▶ _TRY IT_
Extract from the listing each line in which the word "boolean" appears.

▶ _SUPPLIED MATERIAL_
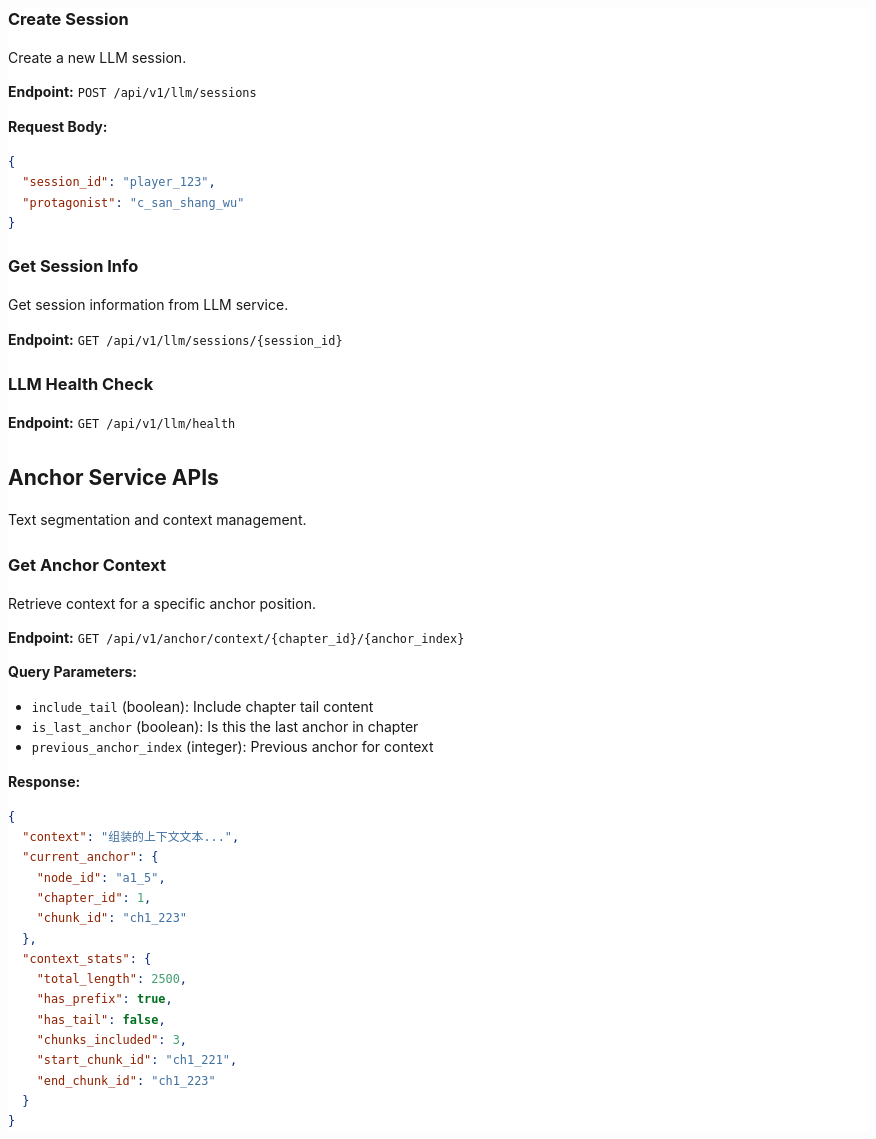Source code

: ### Create Session

Create a new LLM session.

**Endpoint:** `POST /api/v1/llm/sessions`

**Request Body:**
```json
{
  "session_id": "player_123",
  "protagonist": "c_san_shang_wu"
}
```

### Get Session Info

Get session information from LLM service.

**Endpoint:** `GET /api/v1/llm/sessions/{session_id}`

### LLM Health Check

**Endpoint:** `GET /api/v1/llm/health`

## Anchor Service APIs

Text segmentation and context management.

### Get Anchor Context

Retrieve context for a specific anchor position.

**Endpoint:** `GET /api/v1/anchor/context/{chapter_id}/{anchor_index}`

**Query Parameters:**
- `include_tail` (boolean): Include chapter tail content
- `is_last_anchor` (boolean): Is this the last anchor in chapter
- `previous_anchor_index` (integer): Previous anchor for context

**Response:**
```json
{
  "context": "组装的上下文文本...",
  "current_anchor": {
    "node_id": "a1_5",
    "chapter_id": 1,
    "chunk_id": "ch1_223"
  },
  "context_stats": {
    "total_length": 2500,
    "has_prefix": true,
    "has_tail": false,
    "chunks_included": 3,
    "start_chunk_id": "ch1_221",
    "end_chunk_id": "ch1_223"
  }
}
```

▶ _SOLUTION TO THE EXERCISE_
- `include_tail` (boolean): Include chapter tail content
- `is_last_anchor` (boolean): Is this the last anchor in chapter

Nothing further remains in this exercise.